The psychiatric hospital where I worked illustrated a likely future for much of public education. The medicalization of education is a huge and growing business. The hospital was a for-profit operation. Most of the money came from Medicaid and other government programs. Staff meetings focused on which services were billable and which were not. Counseling and drugs were billable. Teaching was not. The explicitly stated goal was to provide as many billable services as possible while keeping nonbillable services to the legal minimum. People would be foolish to expect anything different from corporations that proclaim their goal is profit.

Each of the kids saw a doctor a couple times a month, because his signature on a diagnosis authorized sending bills to the government. Even in less drastic environments, many kids today are dependent on their counselors and their medications to get through the day, and new problems are identified every year. As Ivan Illich pointed out years ago, the problem industries thrive by creating problems and providing services, and there so far seem to be few limits to growth in this direction. Already estimates say that half of Americans suffer from some form of “mental illness” sometime during their lifetimes. The other half are being studied.

Education and therapy are polar opposites with a continuum between them, so one can’t draw a clear line between them.
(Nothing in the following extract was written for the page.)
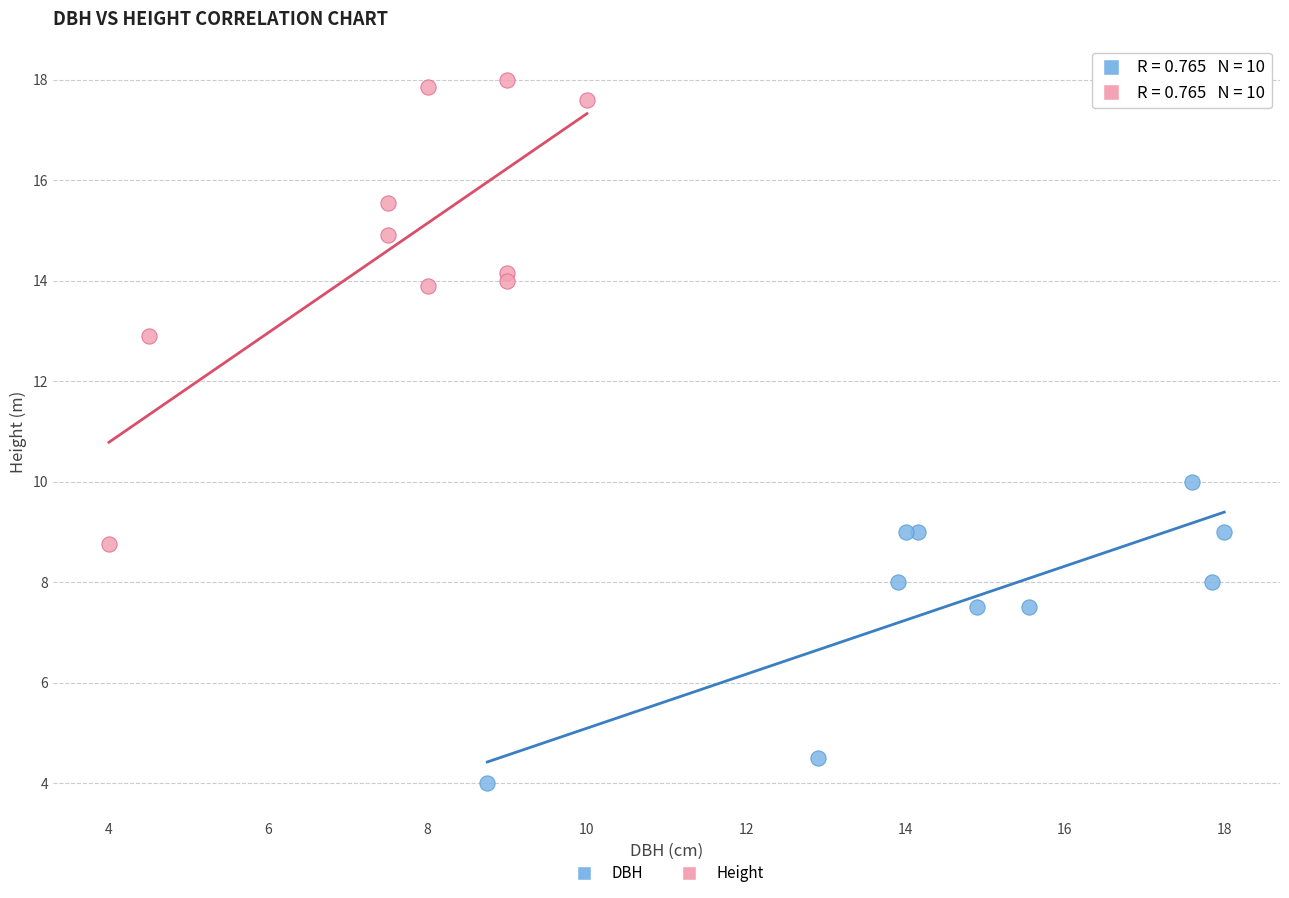

Which series reaches the maximum Y coordinate?

Height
In a nutshell, education aims at replacing solipsism with information, knowledge and wisdom. It looks outward, to the world. Therapy aims at justifying the self’s desires. To teach is to assume authority, and the therapeutic approach is to dissolve authority. In therapy, the self is the final authority. In education, truth is the final authority.

A kind of self-forgetfulness is necessary to become educated. It’s necessary to obey some authority, even it’s only the authority of a text or of an unbending reality. The path to mastery, as every master knows, is through obedience. We learn what is necessary and those relatively few ways that will work. A person preoccupied with his or her needs will have trouble paying much attention to multiplication tables, the periodic chart, Shakespeare, the governing of the Roman Empire, Boyle’s gas laws, or even theories of patriarchal oppression.

Self-forgetfulness, a merging of one’s mind and will with issues beyond the self, is one of the great pleasures of learning. It’s sad to think of young people not being taught how to put their suffering in perspective by visiting stories in history or literature or scripture, not learning the instant release from many depressions that follows serving someone else, not being helped through personal tragedy by being drawn into meaningful work and not being shown how to get out of predicaments by studying the mechanism of the trap.

As community disintegrates, the demand for therapy grows.